#### WHAT YOU NEED TO DO
Nothing but an exact repeat of the data, with pictures removed, belongs in the answer.

#### MATERIAL FOR THE TASK
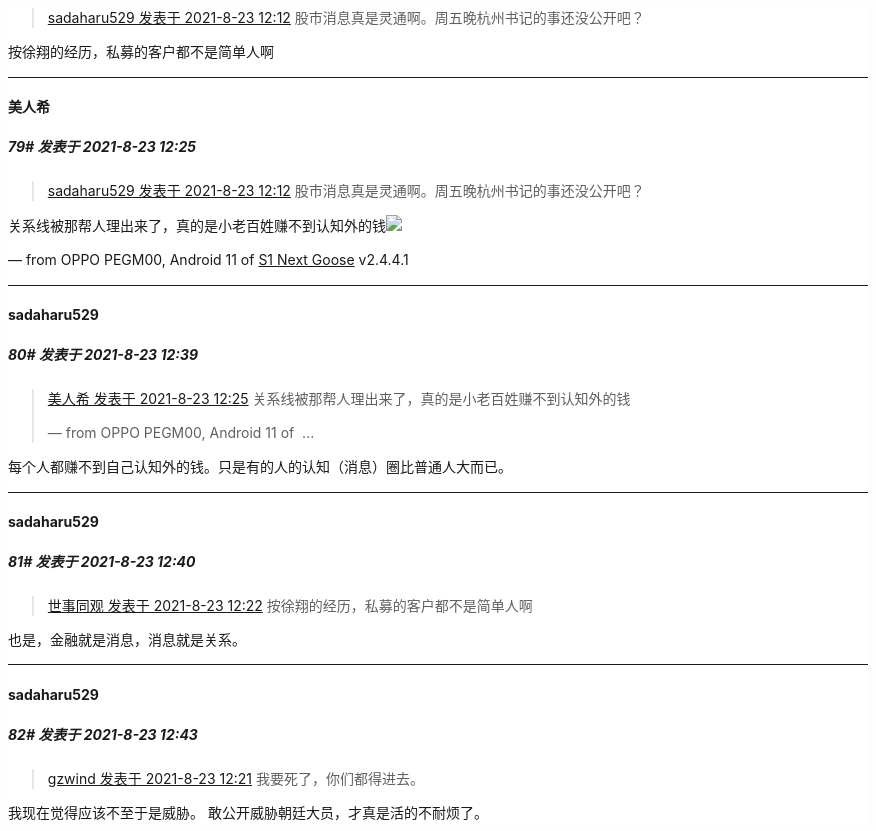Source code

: 
<blockquote><a href="httphttps://bbs.saraba1st.com/2b/forum.php?mod=redirect&amp;goto=findpost&amp;pid=52474133&amp;ptid=2022237" target="_blank">sadaharu529 发表于 2021-8-23 12:12</a>
股市消息真是灵通啊。周五晚杭州书记的事还没公开吧？</blockquote>
按徐翔的经历，私募的客户都不是简单人啊


*****

####  美人希  
##### 79#       发表于 2021-8-23 12:25


<blockquote><a href="httphttps://bbs.saraba1st.com/2b/forum.php?mod=redirect&amp;goto=findpost&amp;pid=52474133&amp;ptid=2022237" target="_blank">sadaharu529 发表于 2021-8-23 12:12</a>
股市消息真是灵通啊。周五晚杭州书记的事还没公开吧？</blockquote>
关系线被那帮人理出来了，真的是小老百姓赚不到认知外的钱<img src="https://static.saraba1st.com/image/smiley/face2017/054.png" referrerpolicy="no-referrer">

— from OPPO PEGM00, Android 11 of [S1 Next Goose](https://pan.baidu.com/s/1mi43uRm) v2.4.4.1


*****

####  sadaharu529  
##### 80#       发表于 2021-8-23 12:39


<blockquote><a href="httphttps://bbs.saraba1st.com/2b/forum.php?mod=redirect&amp;goto=findpost&amp;pid=52474302&amp;ptid=2022237" target="_blank">美人希 发表于 2021-8-23 12:25</a>
关系线被那帮人理出来了，真的是小老百姓赚不到认知外的钱

— from OPPO PEGM00, Android 11 of  ...</blockquote>
每个人都赚不到自己认知外的钱。只是有的人的认知（消息）圈比普通人大而已。


*****

####  sadaharu529  
##### 81#       发表于 2021-8-23 12:40


<blockquote><a href="httphttps://bbs.saraba1st.com/2b/forum.php?mod=redirect&amp;goto=findpost&amp;pid=52474262&amp;ptid=2022237" target="_blank">世事同观 发表于 2021-8-23 12:22</a>
按徐翔的经历，私募的客户都不是简单人啊</blockquote>
也是，金融就是消息，消息就是关系。


*****

####  sadaharu529  
##### 82#       发表于 2021-8-23 12:43


<blockquote><a href="httphttps://bbs.saraba1st.com/2b/forum.php?mod=redirect&amp;goto=findpost&amp;pid=52474252&amp;ptid=2022237" target="_blank">gzwind 发表于 2021-8-23 12:21</a>
我要死了，你们都得进去。</blockquote>
我现在觉得应该不至于是威胁。
敢公开威胁朝廷大员，才真是活的不耐烦了。
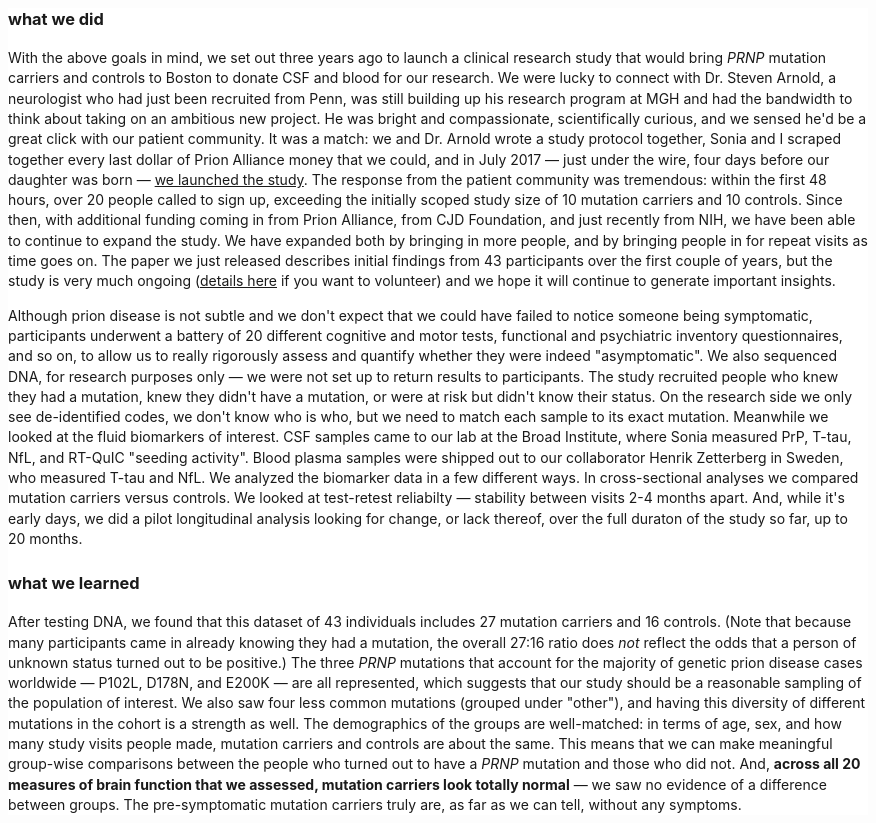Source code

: ### what we did

With the above goals in mind, we set out three years ago to launch a clinical research study that would bring *PRNP* mutation carriers and controls to Boston to donate CSF and blood for our research. We were lucky to connect with Dr. Steven Arnold, a neurologist who had just been recruited from Penn, was still building up his research program at MGH and had the bandwidth to think about taking on an ambitious new project. He was bright and compassionate, scientifically curious, and we sensed he'd be a great click with our patient community. It was a match: we and Dr. Arnold wrote a study protocol together, Sonia and I scraped together every last dollar of Prion Alliance money that we could, and in July 2017 &mdash; just under the wire, four days before our daughter was born &mdash; [we launched the study](/2017/07/19/prion-alliance-sponsors-mgh-research-study/). The response from the patient community was tremendous: within the first 48 hours, over 20 people called to sign up, exceeding the initially scoped study size of 10 mutation carriers and 10 controls. Since then, with additional funding coming in from Prion Alliance, from CJD Foundation, and just recently from NIH, we have been able to continue to expand the study. We have expanded both by bringing in more people, and by bringing people in for repeat visits as time goes on. The paper we just released describes initial findings from 43 participants over the first couple of years, but the study is very much ongoing ([details here](/2017/07/19/prion-alliance-sponsors-mgh-research-study/) if you want to volunteer) and we hope it will continue to generate important insights.

Although prion disease is not subtle and we don't expect that we could have failed to notice someone being symptomatic, participants underwent a battery of 20 different cognitive and motor tests, functional and psychiatric inventory questionnaires, and so on, to allow us to really rigorously assess and quantify whether they were indeed "asymptomatic". We also sequenced DNA, for research purposes only &mdash; we were not set up to return results to participants. The study recruited people who knew they had a mutation, knew they didn't have a mutation, or were at risk but didn't know their status. On the research side we only see de-identified codes, we don't know who is who, but we need to match each sample to its exact mutation. Meanwhile we looked at the fluid biomarkers of interest. CSF samples came to our lab at the Broad Institute, where Sonia measured PrP, T-tau, NfL, and RT-QuIC "seeding activity". Blood plasma samples were shipped out to our collaborator Henrik Zetterberg in Sweden, who measured T-tau and NfL. We analyzed the biomarker data in a few different ways. In cross-sectional analyses we compared mutation carriers versus controls. We looked at test-retest reliabilty &mdash; stability between visits 2-4 months apart. And, while it's early days, we did a pilot longitudinal analysis looking for change, or lack thereof, over the full duraton of the study so far, up to 20 months.

### what we learned

After testing DNA, we found that this dataset of 43 individuals includes 27 mutation carriers and 16 controls. (Note that because many participants came in already knowing they had a mutation, the overall 27:16 ratio does *not* reflect the odds that a person of unknown status turned out to be positive.) The three *PRNP* mutations that account for the majority of genetic prion disease cases worldwide &mdash; P102L, D178N, and E200K &mdash; are all represented, which suggests that our study should be a reasonable sampling of the population of interest. We also saw four less common mutations (grouped under "other"), and having this diversity of different mutations in the cohort is a strength as well. The demographics of the groups are well-matched: in terms of age, sex, and how many study visits people made, mutation carriers and controls are about the same. This means that we can make meaningful group-wise comparisons between the people who turned out to have a *PRNP* mutation and those who did not. And, **across all 20 measures of brain function that we assessed, mutation carriers look totally normal** &mdash; we saw no evidence of a difference between groups. The pre-symptomatic mutation carriers truly are, as far as we can tell, without any symptoms.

#### SOLUTION BELOW
Source code

: 
<blockquote><a href="httphttps://bbs.saraba1st.com/2b/forum.php?mod=redirect&amp;goto=findpost&amp;pid=52474133&amp;ptid=2022237" target="_blank">sadaharu529 发表于 2021-8-23 12:12</a>
股市消息真是灵通啊。周五晚杭州书记的事还没公开吧？</blockquote>
按徐翔的经历，私募的客户都不是简单人啊


*****

####  美人希  
##### 79#       发表于 2021-8-23 12:25


<blockquote><a href="httphttps://bbs.saraba1st.com/2b/forum.php?mod=redirect&amp;goto=findpost&amp;pid=52474133&amp;ptid=2022237" target="_blank">sadaharu529 发表于 2021-8-23 12:12</a>
股市消息真是灵通啊。周五晚杭州书记的事还没公开吧？</blockquote>
关系线被那帮人理出来了，真的是小老百姓赚不到认知外的钱<img src="https://static.saraba1st.com/image/smiley/face2017/054.png" referrerpolicy="no-referrer">

— from OPPO PEGM00, Android 11 of [S1 Next Goose](https://pan.baidu.com/s/1mi43uRm) v2.4.4.1


*****

####  sadaharu529  
##### 80#       发表于 2021-8-23 12:39


<blockquote><a href="httphttps://bbs.saraba1st.com/2b/forum.php?mod=redirect&amp;goto=findpost&amp;pid=52474302&amp;ptid=2022237" target="_blank">美人希 发表于 2021-8-23 12:25</a>
关系线被那帮人理出来了，真的是小老百姓赚不到认知外的钱

— from OPPO PEGM00, Android 11 of  ...</blockquote>
每个人都赚不到自己认知外的钱。只是有的人的认知（消息）圈比普通人大而已。


*****

####  sadaharu529  
##### 81#       发表于 2021-8-23 12:40


<blockquote><a href="httphttps://bbs.saraba1st.com/2b/forum.php?mod=redirect&amp;goto=findpost&amp;pid=52474262&amp;ptid=2022237" target="_blank">世事同观 发表于 2021-8-23 12:22</a>
按徐翔的经历，私募的客户都不是简单人啊</blockquote>
也是，金融就是消息，消息就是关系。


*****

####  sadaharu529  
##### 82#       发表于 2021-8-23 12:43


<blockquote><a href="httphttps://bbs.saraba1st.com/2b/forum.php?mod=redirect&amp;goto=findpost&amp;pid=52474252&amp;ptid=2022237" target="_blank">gzwind 发表于 2021-8-23 12:21</a>
我要死了，你们都得进去。</blockquote>
我现在觉得应该不至于是威胁。
敢公开威胁朝廷大员，才真是活的不耐烦了。
Source code

: ### what we did

With the above goals in mind, we set out three years ago to launch a clinical research study that would bring *PRNP* mutation carriers and controls to Boston to donate CSF and blood for our research. We were lucky to connect with Dr. Steven Arnold, a neurologist who had just been recruited from Penn, was still building up his research program at MGH and had the bandwidth to think about taking on an ambitious new project. He was bright and compassionate, scientifically curious, and we sensed he'd be a great click with our patient community. It was a match: we and Dr. Arnold wrote a study protocol together, Sonia and I scraped together every last dollar of Prion Alliance money that we could, and in July 2017 &mdash; just under the wire, four days before our daughter was born &mdash; [we launched the study](/2017/07/19/prion-alliance-sponsors-mgh-research-study/). The response from the patient community was tremendous: within the first 48 hours, over 20 people called to sign up, exceeding the initially scoped study size of 10 mutation carriers and 10 controls. Since then, with additional funding coming in from Prion Alliance, from CJD Foundation, and just recently from NIH, we have been able to continue to expand the study. We have expanded both by bringing in more people, and by bringing people in for repeat visits as time goes on. The paper we just released describes initial findings from 43 participants over the first couple of years, but the study is very much ongoing ([details here](/2017/07/19/prion-alliance-sponsors-mgh-research-study/) if you want to volunteer) and we hope it will continue to generate important insights.

Although prion disease is not subtle and we don't expect that we could have failed to notice someone being symptomatic, participants underwent a battery of 20 different cognitive and motor tests, functional and psychiatric inventory questionnaires, and so on, to allow us to really rigorously assess and quantify whether they were indeed "asymptomatic". We also sequenced DNA, for research purposes only &mdash; we were not set up to return results to participants. The study recruited people who knew they had a mutation, knew they didn't have a mutation, or were at risk but didn't know their status. On the research side we only see de-identified codes, we don't know who is who, but we need to match each sample to its exact mutation. Meanwhile we looked at the fluid biomarkers of interest. CSF samples came to our lab at the Broad Institute, where Sonia measured PrP, T-tau, NfL, and RT-QuIC "seeding activity". Blood plasma samples were shipped out to our collaborator Henrik Zetterberg in Sweden, who measured T-tau and NfL. We analyzed the biomarker data in a few different ways. In cross-sectional analyses we compared mutation carriers versus controls. We looked at test-retest reliabilty &mdash; stability between visits 2-4 months apart. And, while it's early days, we did a pilot longitudinal analysis looking for change, or lack thereof, over the full duraton of the study so far, up to 20 months.

### what we learned

After testing DNA, we found that this dataset of 43 individuals includes 27 mutation carriers and 16 controls. (Note that because many participants came in already knowing they had a mutation, the overall 27:16 ratio does *not* reflect the odds that a person of unknown status turned out to be positive.) The three *PRNP* mutations that account for the majority of genetic prion disease cases worldwide &mdash; P102L, D178N, and E200K &mdash; are all represented, which suggests that our study should be a reasonable sampling of the population of interest. We also saw four less common mutations (grouped under "other"), and having this diversity of different mutations in the cohort is a strength as well. The demographics of the groups are well-matched: in terms of age, sex, and how many study visits people made, mutation carriers and controls are about the same. This means that we can make meaningful group-wise comparisons between the people who turned out to have a *PRNP* mutation and those who did not. And, **across all 20 measures of brain function that we assessed, mutation carriers look totally normal** &mdash; we saw no evidence of a difference between groups. The pre-symptomatic mutation carriers truly are, as far as we can tell, without any symptoms.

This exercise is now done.